Not on the same page

This is probably a foretelling of what would happen if I stayed home. It's not just in my head, but I would go crazy. This craziness... Will really lead to horrible consequences.

This tiredness frustrates me. Is it me? Or normal? It makes me feel like I'm not working hard enough that's why I'm not busy. Business does not equate to a better worker, but this disparity is starting to bug me.

Wednesday, November 07, 2018

Sometimes, trying is just not good enough.

Failure is a failure.

Wednesday, June 27, 2018

These feelings

I don't know what the root of these feelings are. Logically, I have no reason to feel this way (I think) , but yet I do. It is because I don't understand why I feel this way that frustrates me.

I used to think that it is jealousy, but maybe it's because I feel I'm better? Or maybe it's just because people have different views? Maybe I'm also being too judgmental?

Is the key to solving this detaching myself from all of this?

Sunday, May 06, 2018

Torn

When your family just tears you apart. Bit by bit, and there's no one to tell and no one who can help.

Some days you wish you have no feelings for this world or the people in it.

Some days you just want to run and run and run and run so that all your emotions are spent. And you have none left to spare for the things that are painful in life.

Some nights you want to close your eyes and for sleep to quickly take you away from this world. To a world where you can leave behind all this pain. To wake up with a new mind so that all these painful things seem so distant and less hurtful. That the challenges of the new day will crowd out the pain, so you are not alone with it.

Some nights it hurts so much you cannot sleep, you cry so hard. Thinking that if you cry this hard, your heart will hurt and ache less. You hope that crying will make your eyes so tired you'll fall asleep. But it doesn't work.

Some days you just want to take everything and just leave.

Or someone to just shoot you to end it all. Because at this moment, the pain is so much, that no matter how hard you cry it still hurts and aches inside.
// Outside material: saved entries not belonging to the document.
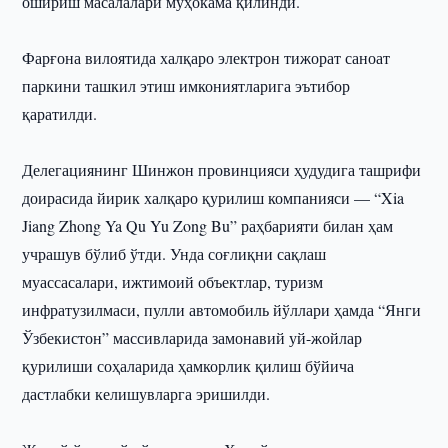
ошириш масалалари муҳокама қилинди.
Фарғона вилоятида халқаро электрон тижорат саноат
паркини ташкил этиш имкониятларига эътибор
қаратилди.
Делегациянинг Шинжон провинцияси ҳудудига ташрифи
доирасида йирик халқаро қурилиш компанияси — “Xia
Jiang Zhong Ya Qu Yu Zong Bu” раҳбарияти билан ҳам
учрашув бўлиб ўтди. Унда соғлиқни сақлаш
муассасалари, ижтимоий объектлар, туризм
инфратузилмаси, пулли автомобиль йўллари ҳамда “Янги
Ўзбекистон” массивларида замонавий уй-жойлар
қурилиши соҳаларида ҳамкорлик қилиш бўйича
дастлабки келишувларга эришилди.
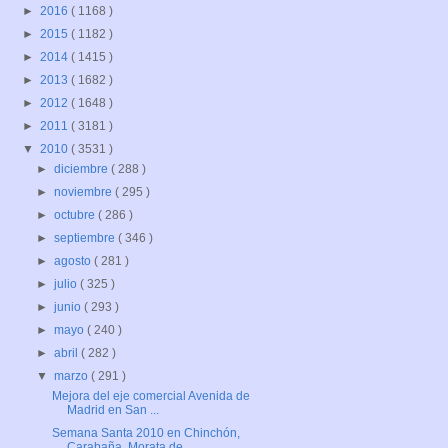
►
2016
( 1168 )
►
2015
( 1182 )
►
2014
( 1415 )
►
2013
( 1682 )
►
2012
( 1648 )
►
2011
( 3181 )
▼
2010
( 3531 )
►
diciembre
( 288 )
►
noviembre
( 295 )
►
octubre
( 286 )
►
septiembre
( 346 )
►
agosto
( 281 )
►
julio
( 325 )
►
junio
( 293 )
►
mayo
( 240 )
►
abril
( 282 )
▼
marzo
( 291 )
Mejora del eje comercial Avenida de
Madrid en San ...
Semana Santa 2010 en Chinchón,
Carabaña, Morata de...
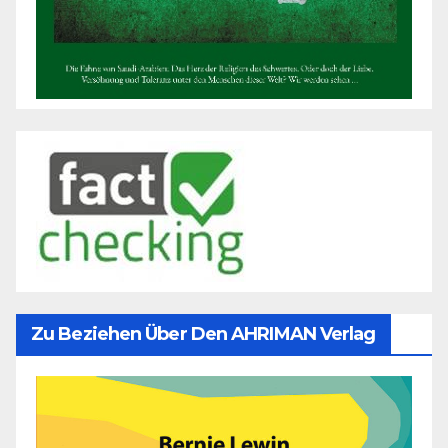
Zu Beziehen Über Den AHRIMAN Verlag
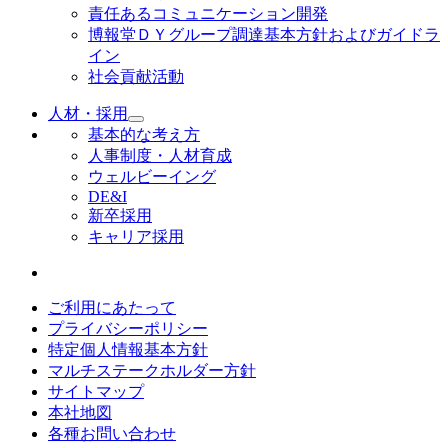
責任あるコミュニケーション開発
博報堂ＤＹグループ調達基本方針およびガイドラ
イン
社会貢献活動
人材・採用
基本的な考え方
人事制度・人材育成
ウェルビーイング
DE&I
新卒採用
キャリア採用
ご利用にあたって
プライバシーポリシー
特定個人情報基本方針
マルチステークホルダー方針
サイトマップ
本社地図
各種お問い合わせ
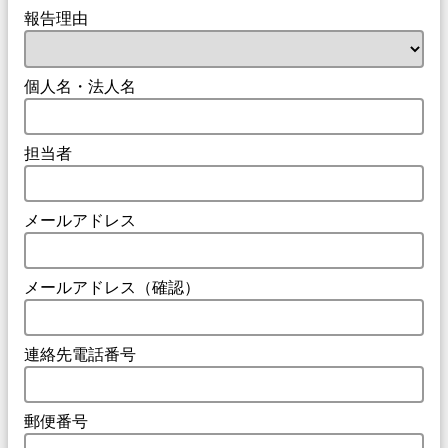
報告理由
個人名・法人名
担当者
メールアドレス
メールアドレス（確認）
連絡先電話番号
郵便番号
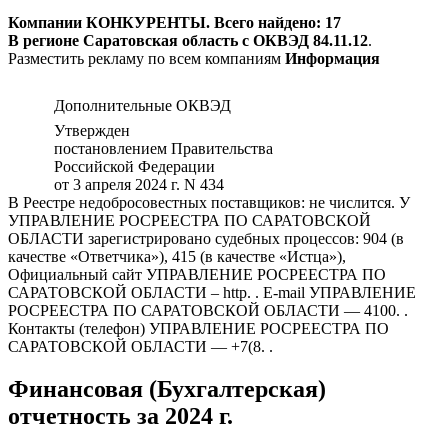
Компании КОНКУРЕНТЫ. Всего найдено: 17
В регионе Саратовская область с ОКВЭД 84.11.12
.
Разместить рекламу по всем компаниям
Информация
Дополнительные ОКВЭД
Утвержден
постановлением Правительства
Российской Федерации
от 3 апреля 2024 г. N 434
В Реестре недобросовестных поставщиков: не числится. У
УПРАВЛЕНИЕ РОСРЕЕСТРА ПО САРАТОВСКОЙ
ОБЛАСТИ зарегистрировано судебных процессов: 904 (в
качестве «Ответчика»), 415 (в качестве «Истца»),
Официальный сайт УПРАВЛЕНИЕ РОСРЕЕСТРА ПО
САРАТОВСКОЙ ОБЛАСТИ – http. . E-mail УПРАВЛЕНИЕ
РОСРЕЕСТРА ПО САРАТОВСКОЙ ОБЛАСТИ — 4100. .
Контакты (телефон) УПРАВЛЕНИЕ РОСРЕЕСТРА ПО
САРАТОВСКОЙ ОБЛАСТИ — +7(8. .
Финансовая (Бухгалтерская)
отчетность за 2024 г.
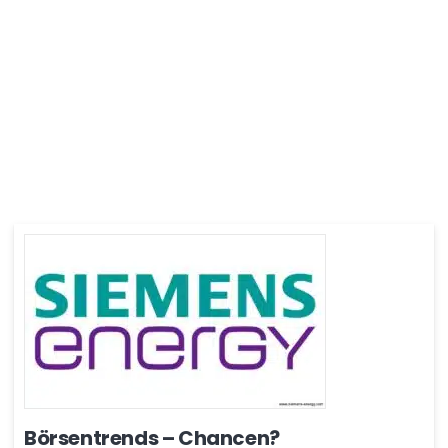
Börsentrends – Chancen?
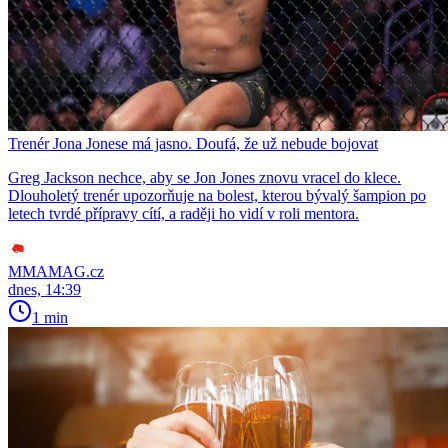
Trenér Jona Jonese má jasno. Doufá, že už nebude bojovat
Greg Jackson nechce, aby se Jon Jones znovu vracel do klece.
Dlouholetý trenér upozorňuje na bolest, kterou bývalý šampion po
letech tvrdé přípravy cítí, a raději ho vidí v roli mentora.
MMAMAG.cz
dnes, 14:39
1 min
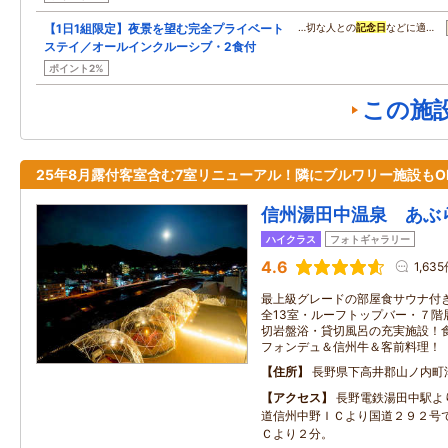
【1日1組限定】夜景を望む完全プライベート
…切な人との
記念日
などに適…
ステイ／オールインクルーシブ・2食付
ポイント2%
この施
25年8月露付客室含む7室リニューアル！隣にブルワリー施設もO
信州湯田中温泉 あぶ
ハイクラス
フォトギャラリー
4.6
1,63
最上級グレードの部屋食サウナ付
全13室・ルーフトップバー・７階
切岩盤浴・貸切風呂の充実施設！
フォンデュ＆信州牛＆客前料理！
住所
長野県下高井郡山ノ内町
アクセス
長野電鉄湯田中駅よ
道信州中野ＩＣより国道２９２号
Ｃより２分。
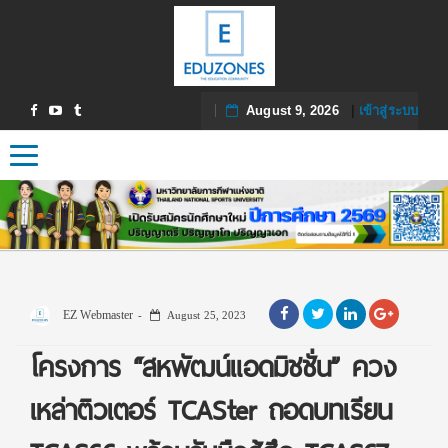
August 9, 2026
|
เข้าสู่ระบบ
Toggle navigation
EZ Webmaster
August 25, 2023
โครงการ “สหพัฒน์แอดมิชชั่น” ควง
เหล่าติวเตอร์ TCASter ถอดบทเรียน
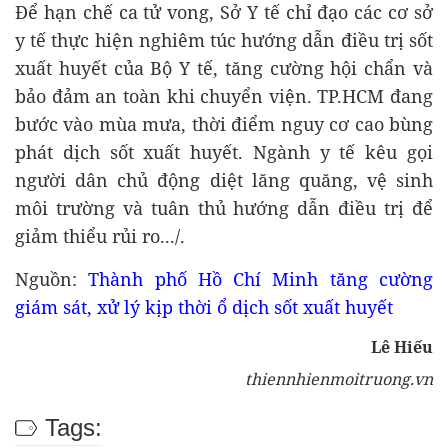
Để hạn chế ca tử vong, Sở Y tế chỉ đạo các cơ sở
y tế thực hiện nghiêm túc hướng dẫn điều trị sốt
xuất huyết của Bộ Y tế, tăng cường hội chẩn và
bảo đảm an toàn khi chuyển viện. TP.HCM đang
bước vào mùa mưa, thời điểm nguy cơ cao bùng
phát dịch sốt xuất huyết. Ngành y tế kêu gọi
người dân chủ động diệt lăng quăng, vệ sinh
môi trường và tuân thủ hướng dẫn điều trị để
giảm thiểu rủi ro.../.
Nguồn:
Thành phố Hồ Chí Minh tăng cường
giám sát, xử lý kịp thời ổ dịch sốt xuất huyết
Lê Hiếu
thiennhienmoitruong.vn
Tags:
Because whatever you find joy in is always so near yet so far and you just want to stop running for it.

Maybe a short break? Maybe never again?

Sunday, April 15, 2018

Dawn before the morning

A run

A good cry

One more time, let's get up and go

Tuesday, March 13, 2018

frustration never ends

What do I need to do to get it through to everyone that I DO NOT WANT TO DO THIS! We're not even anywhere close to doing anything and I already hate it. What's more is that since the beginning there has been NO CONSOLATION whatsoever to doing any of it.

It all just feels like a giant waste of time and my mental well-being (which has probably wasted away quite some).

What do you do when you feel like you are not heard?

I really did not want to give a fuck no more, but then there came hope. But alas, it's the same thing all over again. I wonder if I have deal with this myself because someone cannot figure this shit out and it probably not being anything close to a priority.

There is just NO opportunity to talk about anything, so maybe I really just should fuck it all.

Sunday, March 11, 2018

Some days

I wish that everyone could let me do what I want.